The past few months have been rocky, but there is little reason to believe that China won't continue to be one of the hottest markets in the future, since its growth story remains essentially intact.
No Chinese investing story would be complete without taking a peek at Baidu.com (Nasdaq: BIDU ) . The leading search engine watches over nearly two-thirds of the search queries in China. No one else even comes close. Google (Nasdaq: GOOG ) is a distant second. Smaller engines, such as Sohu.com's (Nasdaq: SOHU ) SoGou, are fringe players, while others have conceded the paid-search monetization to the two top dogs.
Why should a country-specific search engine workhorse like Baidu get your nod as the best international stock? Let me count the ways.

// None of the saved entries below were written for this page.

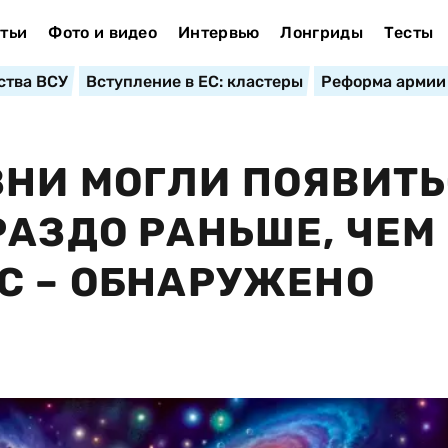
тьи
Фото и видео
Интервью
Лонгриды
Тесты
ства ВСУ
Вступление в ЕС: кластеры
Реформа армии
НИ МОГЛИ ПОЯВИТ
РАЗДО РАНЬШЕ, ЧЕМ
С – ОБНАРУЖЕНО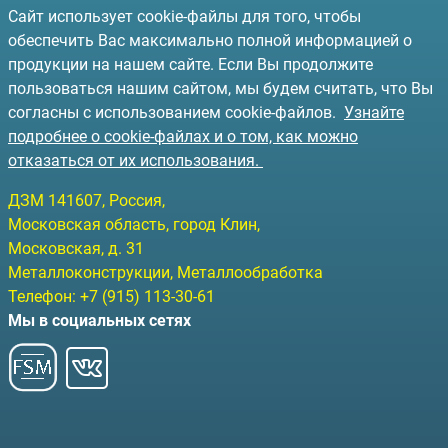
Сайт использует cookie-файлы для того, чтобы
обеспечить Вас максимально полной информацией о
продукции на нашем сайте. Если Вы продолжите
пользоваться нашим сайтом, мы будем считать, что Вы
согласны с использованием cookie-файлов.
Узнайте
подробнее о cookie-файлах и о том, как можно
отказаться от их использования.
ДЗМ
141607
, Россия,
Московская область, город Клин
,
Московская, д. 31
Металлоконструкции, Металлообработка
Телефон:
+7 (915) 113-30-61
Мы в социальных сетях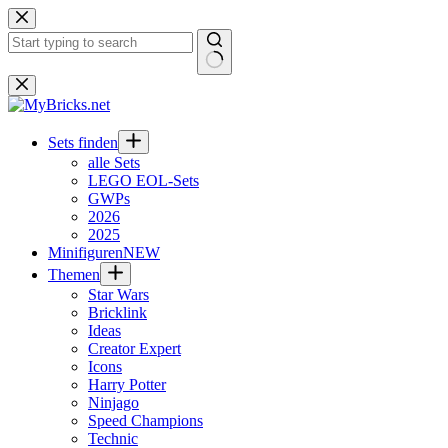
Zum
Inhalt
springen
Keine
Ergebnisse
Sets finden
alle Sets
LEGO EOL-Sets
GWPs
2026
2025
Minifiguren
NEW
Themen
Star Wars
Bricklink
Ideas
Creator Expert
Icons
Harry Potter
Ninjago
Speed Champions
Technic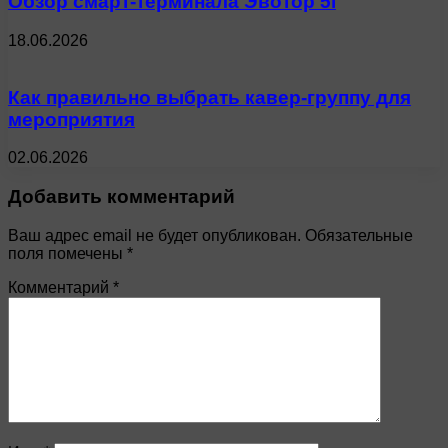
Обзор смарт-терминала Эвотор 5i
18.06.2026
Как правильно выбрать кавер-группу для
мероприятия
02.06.2026
Добавить комментарий
Ваш адрес email не будет опубликован.
Обязательные
поля помечены
*
Комментарий
*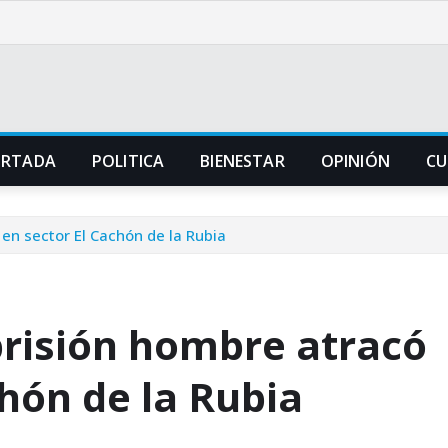
ORTADA
POLITICA
BIENESTAR
OPINIÓN
CU
en sector El Cachón de la Rubia
risión hombre atracó
chón de la Rubia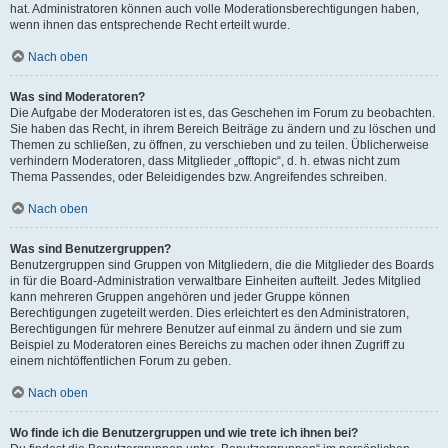
hat. Administratoren können auch volle Moderationsberechtigungen haben,
wenn ihnen das entsprechende Recht erteilt wurde.
Nach oben
Was sind Moderatoren?
Die Aufgabe der Moderatoren ist es, das Geschehen im Forum zu beobachten.
Sie haben das Recht, in ihrem Bereich Beiträge zu ändern und zu löschen und
Themen zu schließen, zu öffnen, zu verschieben und zu teilen. Üblicherweise
verhindern Moderatoren, dass Mitglieder „offtopic“, d. h. etwas nicht zum
Thema Passendes, oder Beleidigendes bzw. Angreifendes schreiben.
Nach oben
Was sind Benutzergruppen?
Benutzergruppen sind Gruppen von Mitgliedern, die die Mitglieder des Boards
in für die Board-Administration verwaltbare Einheiten aufteilt. Jedes Mitglied
kann mehreren Gruppen angehören und jeder Gruppe können
Berechtigungen zugeteilt werden. Dies erleichtert es den Administratoren,
Berechtigungen für mehrere Benutzer auf einmal zu ändern und sie zum
Beispiel zu Moderatoren eines Bereichs zu machen oder ihnen Zugriff zu
einem nichtöffentlichen Forum zu geben.
Nach oben
Wo finde ich die Benutzergruppen und wie trete ich ihnen bei?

1. Baidu is early in its growth cycle
There were 162 million Chinese netizens as of this past summer, according to the China Internet Network Information Center. That may seem like a big number, but it really means that only one-eighth of the country has regular Internet access. That number will grow along with the economy.
Baidu will benefit on two different levels. With Web usage growing -- and the typical user making more money in an improving economy -- advertisers will pay more to reach that audience through targeted online marketing campaigns.
This growth outlook isn't just wishful thinking. Every passing quarterly report out of Baidu shows the average advertiser spending more than it did the year before.
2. The valuation is attractive
At a recent price of $270, Baidu is trading at 65 times this year's projected profitability. That may not seem cheap, but Baidu is set to grow its earnings at a 76% clip this year, and that's after more than doubling its earnings in 2007.
Yes, Baidu is trading at a discount to its growth rate! Sure, you have Web-sharp companies such as Perfect World (Nasdaq: PWRD ) and Shanda (Nasdaq: SNDA ) trading at earnings multiples in the teens, but Baidu is the gateway to the Internet in China.
After smoking Wall Street's profit targets in five of the past six quarters, the company has a good chance of proving forward estimates to be too conservative in retrospect.
3. Thinking outside the search box
Baidu has done a great job of milking its position in China. It has used its search engine to launch popular discussion boards and even a movie-downloading service. A consumer-auction site is in the works, and Baidu recently launched a Japanese-language search engine in Japan.
Baidu doesn't need these new revenue streams. It has years of dramatic upside ahead just within its paid-search turf. But it's good to know that Baidu isn't resting on its laurels, even as it delivers growth that the other stocks in this contest may not be able to match.
If you agree with me, let the world know about it. Just head on out to the Baidu page on CAPS, and decree the company an "outperform" in the year ahead. Naturally, you're welcome to vote the other way if you think I'm nuts. Time will tell.
The thing about time, though, is that you're going to kick yourself if you miss on Baidu, all while you hear the China growth story a zillion more times.